Dalam Kamus Besar Bahasa Indonesia, kata “hak” memiliki beberapa arti,
yaitu (1) yang benar, (2) milik, kepunyaan, (3) kewenangan, (4) kekuasaan untuk
berbuat sesuatu, (5) kekuasaan yang benar atas sesuatu atau menuntut sesuatu, dan (6)
derajat atau martabat. Namun dalam percakapan sehari-hari yang biasanya digunakan
adalah pengertian dari nomor 2,3,4 dan 5. Hak merupakan fitrah yang sudah ada pada
seseorang sejak ia lahir. Ketika lahir, manusia secara hakiki telah mempunyai hak dan
kewajiban yang berbeda, tergantung pada misalnya, jabatan atau kedudukan dalam
masyarakat. K. Bertens, dalam bukunya memaparkan bahwa dalam pemikiran
Romawi Kuno kata ius-iurus (Latin: hak) hanya menunjukkan hukum dalam arti
objektif. Artinya adalah hak dilihat sebagai keseluruhan unadang-undang, aturan-
aturan yang mengatur kehidupan masyarakat demi kepentingan umum. Namun pada
akhir Abad pertengahan ius dalam arti objektif itu berubah menjadi ius dalam arti yang
subjektif, yaitu kesanggupan seseorang untuk sesuka hati menguasai sesuatu atau
melakukan sesuatu dan orang lain tidak boleh menganggunya. Hak dalam arti ius
subjektif ini menjadi jelas, pertama hak bersifat legal berarti hak yang didasarkan atas
tata hukum yang berlaku dan yang kedua hak bersifat moral berarti hak tersebut
termasuk dalam tatanan moral, dengan atau tanpa legimitasi sekalipun. Jadi, kah
merupakan sesuatu yang urgen dalam kehidupan ini dan setiap orang berhak
mendapatkan hak setelah memenuhi kewajibannya.

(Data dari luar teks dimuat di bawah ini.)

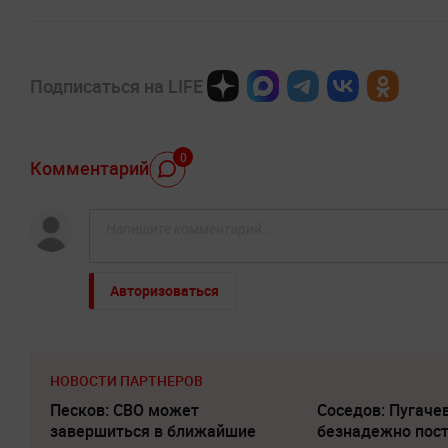
Подписаться на LIFE
0
Комментарий
Авторизоваться
НОВОСТИ ПАРТНЕРОВ
Песков: СВО может
Соседов: Пугаче
завершиться в ближайшие
безнадежно пос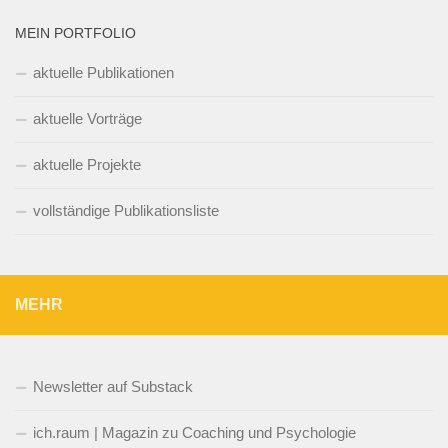
MEIN PORTFOLIO
aktuelle Publikationen
aktuelle Vorträge
aktuelle Projekte
vollständige Publikationsliste
MEHR
Newsletter auf Substack
ich.raum | Magazin zu Coaching und Psychologie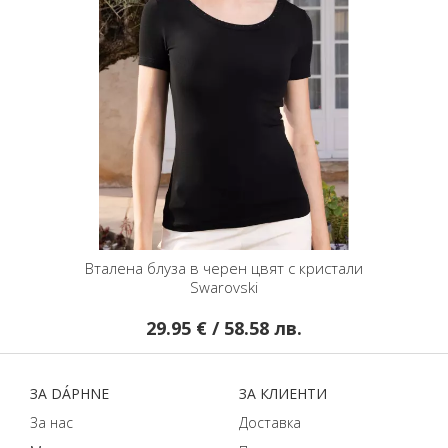
Вталена блуза в черен цвят с кристали
Swarovski
29.95 € / 58.58 лв.
ЗA DÁPHNЕ
ЗA КЛИЕНТИ
За нас
Доставка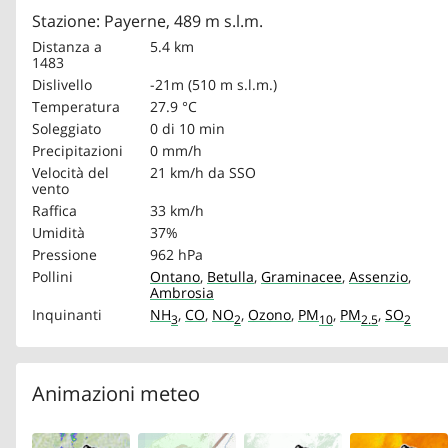
Stazione: Payerne, 489 m s.l.m.
Distanza a
5.4 km
1483
Dislivello
-21m (510 m s.l.m.)
Temperatura
27.9 °C
Soleggiato
0 di 10 min
Precipitazioni
0 mm/h
Velocità del
21 km/h
da SSO
vento
Raffica
33 km/h
Umidità
37%
Pressione
962 hPa
Pollini
Ontano
,
Betulla
,
Graminacee
,
Assenzio
,
Ambrosia
Inquinanti
NH
,
CO
,
NO
,
Ozono
,
PM
,
PM
,
SO
3
2
10
2.5
2
Animazioni meteo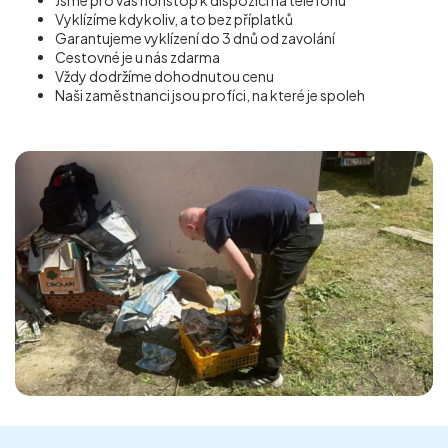
Vyklízíme kdykoliv, a to bez příplatků
Garantujeme vyklízení do 3 dnů od zavolání
Cestovné je u nás zdarma
Vždy dodržíme dohodnutou cenu
Naši zaměstnanci jsou profíci, na které je spoleh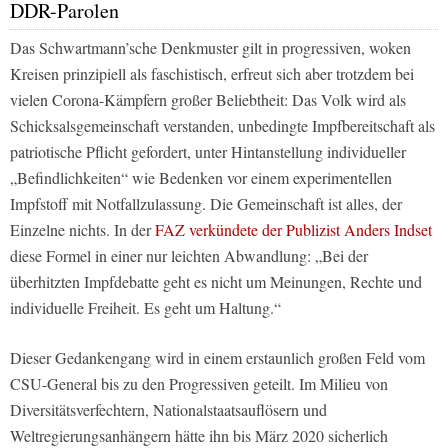
DDR-Parolen
Das Schwartmann’sche Denkmuster gilt in progressiven, woken
Kreisen prinzipiell als faschistisch, erfreut sich aber trotzdem bei
vielen Corona-Kämpfern großer Beliebtheit: Das Volk wird als
Schicksalsgemeinschaft verstanden, unbedingte Impfbereitschaft als
patriotische Pflicht gefordert, unter Hintanstellung individueller
„Befindlichkeiten“ wie Bedenken vor einem experimentellen
Impfstoff mit Notfallzulassung. Die Gemeinschaft ist alles, der
Einzelne nichts. In der
FAZ verkündete der Publizist Anders Indset
diese Formel in einer nur leichten Abwandlung: „Bei der
überhitzten Impfdebatte geht es nicht um Meinungen, Rechte und
individuelle Freiheit. Es geht um Haltung.“
Dieser Gedankengang wird in einem erstaunlich großen Feld vom
CSU-General bis zu den Progressiven geteilt. Im Milieu von
Diversitätsverfechtern, Nationalstaatsauflösern und
Weltregierungsanhängern hätte ihn bis März 2020 sicherlich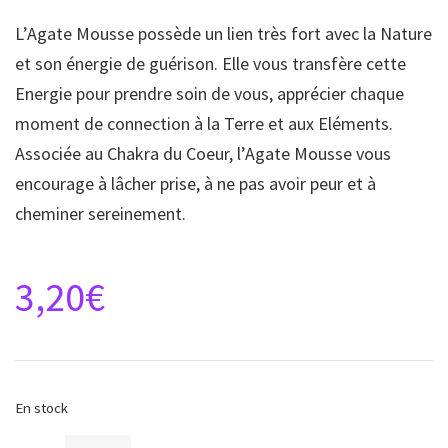
L’Agate Mousse possède un lien très fort avec la Nature
et son énergie de guérison. Elle vous transfère cette
Energie pour prendre soin de vous, apprécier chaque
moment de connection à la Terre et aux Eléments.
Associée au Chakra du Coeur, l’Agate Mousse vous
encourage à lâcher prise, à ne pas avoir peur et à
cheminer sereinement.
3,20
€
En stock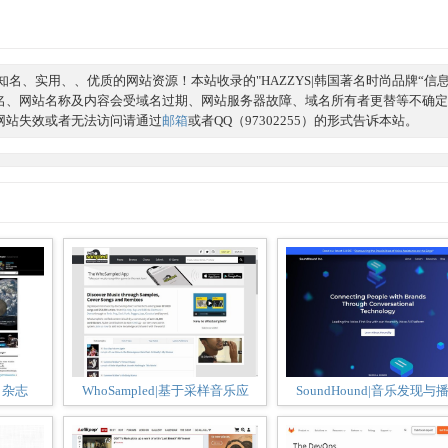
名、实用、、优质的网站资源！本站收录的"HAZZYS|韩国著名时尚品牌“信
名、网站名称及内容会受域名过期、网站服务器故障、域名所有者更替等不确定
网站失效或者无法访问请通过
邮箱
或者QQ（97302255）的形式告诉本站。
学》杂志
WhoSampled|基于采样音乐应
SoundHound|音乐发现与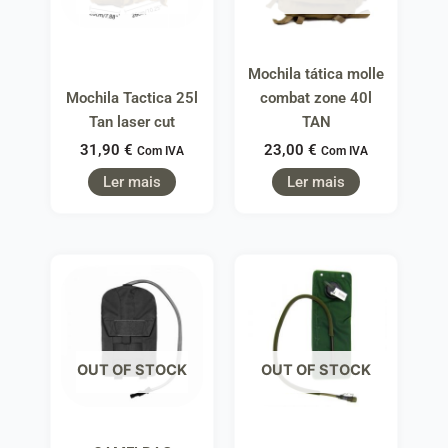
Mochila tática molle
Mochila Tactica 25l
combat zone 40l
Tan laser cut
TAN
31,90
€
23,00
€
Com IVA
Com IVA
Ler mais
Ler mais
OUT OF STOCK
OUT OF STOCK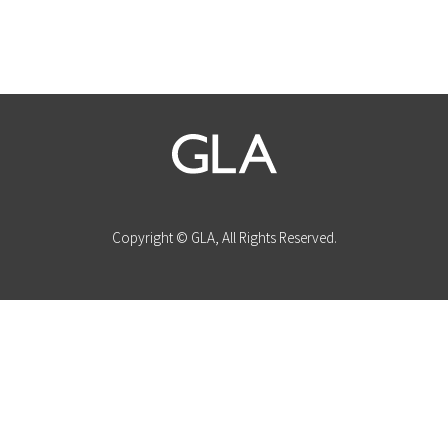
Copyright © GLA, All Rights Reserved.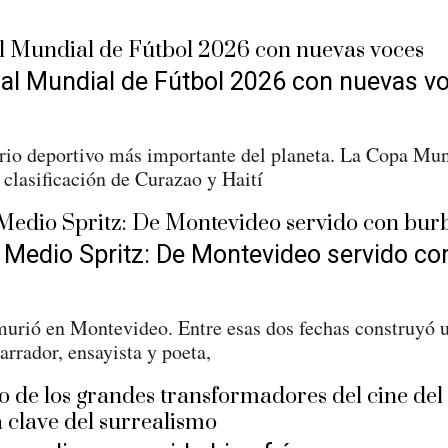
ga al Mundial de Fútbol 2026 con nuevas v
nario deportivo más importante del planeta. La Copa Mu
 clasificación de Curazao y Haití
 Medio Spritz: De Montevideo servido co
rió en Montevideo. Entre esas dos fechas construyó u
arrador, ensayista y poeta,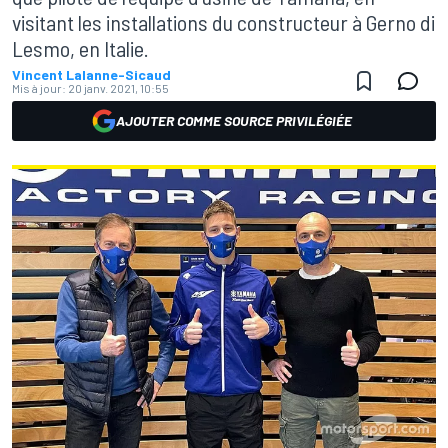
visitant les installations du constructeur à Gerno di
Lesmo, en Italie.
Vincent Lalanne-Sicaud
Mis à jour:
20 janv. 2021, 10:55
AJOUTER COMME SOURCE PRIVILÉGIÉE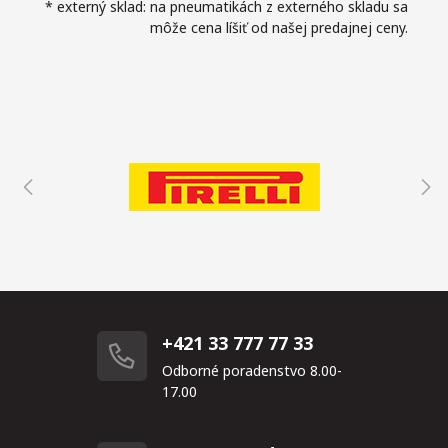
* externý sklad: na pneumatikách z externého skladu sa
môže cena líšiť od našej predajnej ceny.
+421 33 777 77 33
Odborné poradenstvo 8.00-
17.00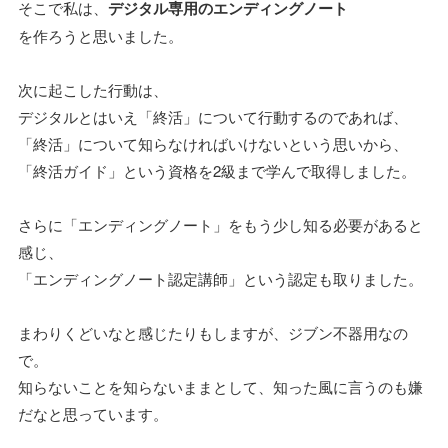
そこで私は、
デジタル専用のエンディングノート
を作ろうと思いました。
次に起こした行動は、
デジタルとはいえ「終活」について行動するのであれば、
「終活」について知らなければいけないという思いから、
「終活ガイド」という資格を2級まで学んで取得しました。
さらに「エンディングノート」をもう少し知る必要があると
感じ、
「エンディングノート認定講師」という認定も取りました。
まわりくどいなと感じたりもしますが、ジブン不器用なの
で。
知らないことを知らないままとして、知った風に言うのも嫌
だなと思っています。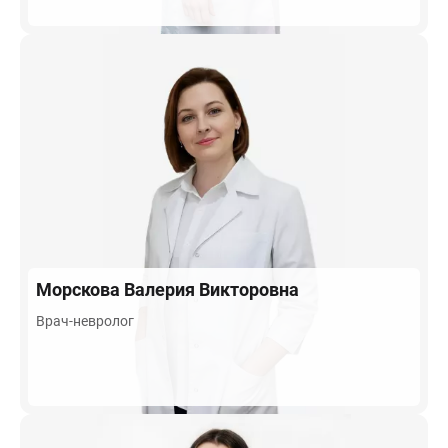
Морскова
Валерия Викторовна
Врач-невролог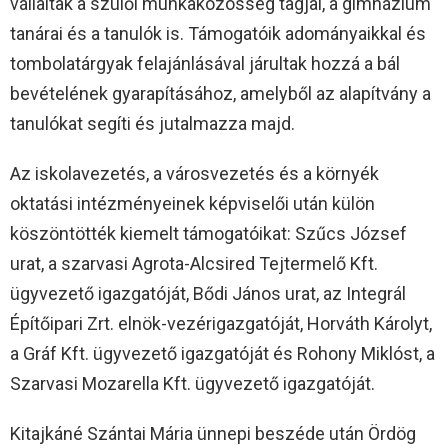
vállaltak a szülői munkaközösség tagjai, a gimnázium
tanárai és a tanulók is. Támogatóik adományaikkal és
tombolatárgyak felajánlásával járultak hozzá a bál
bevételének gyarapításához, amelyből az alapítvány a
tanulókat segíti és jutalmazza majd.
Az iskolavezetés, a városvezetés és a környék
oktatási intézményeinek képviselői után külön
köszöntötték kiemelt támogatóikat: Szűcs József
urat, a szarvasi Agrota-Alcsired Tejtermelő Kft.
ügyvezető igazgatóját, Bődi János urat, az Integrál
Építőipari Zrt. elnök-vezérigazgatóját, Horváth Károlyt,
a Gráf Kft. ügyvezető igazgatóját és Rohony Miklóst, a
Szarvasi Mozarella Kft. ügyvezető igazgatóját.
Kitajkáné Szántai Mária ünnepi beszéde után Ördög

3. Sebutkan satu hak asasi manusia yang anda miliki, tetapi yang menurut pengalaman
pribadimu, sudah pernah dilarang orang lain. Jelaskan hak asasi tersebut dan
bagaimana hak tersebut dilarang.
Hak mengelurkan pendapat.
Saya pernah mengalami perlakuan yang tidak menyenangkan yakni pada saat
mengikuti konverensi komunitas yang diselenggarakan di komunitas Diosesan, saya
merasa bahwa kebebasan saya untuk menegeluarkan pendapat di depan umum
dilarang. Pada saat itu, saya ingin mengeluarkan pandangan dan pendapat saya
mengenai teman-teman tingkat dan kakak-kakak tingkat yang sering kali tidak
mengikuti jadwal rutin komunitas seperti misa dan makan bersama dengan baik.
Namun yang terjadi tidaklah demikian. Mengapa? Karena ketika saya ingin
mengeluarkan pendapat, saya dimarahi oleh seorang teman saya sendiri karena mereka
tidak mendukung pendapat saya tersebut dan ada pula yang berkata masih adik tingkat
sudah mau mengoreksi teman-teman dan kakak-kakak, entah sengaja atau tidak
sengaja perkataan yang mereka keluarkan membuat semangat saya untuk
mengeluarkan pendapat yang sudah lama direfleksikan menjadi hilang. Dan saya
merasa pada saat itu kebebasan saya untuk mengeluarkan pendapat di muka umum
dilarang dan dikekang oleh orang lain dalam hal ini teman saya sendiri. Saya sendiri
merasa sangat tidak nyaman dengan kejadian yang terjadi pada saat itu, dan saya
merasa bahwa hal ini harus saya ungkapkan atau sampaikan kepada staf untuk
memperhatikan hal ini dengan serius.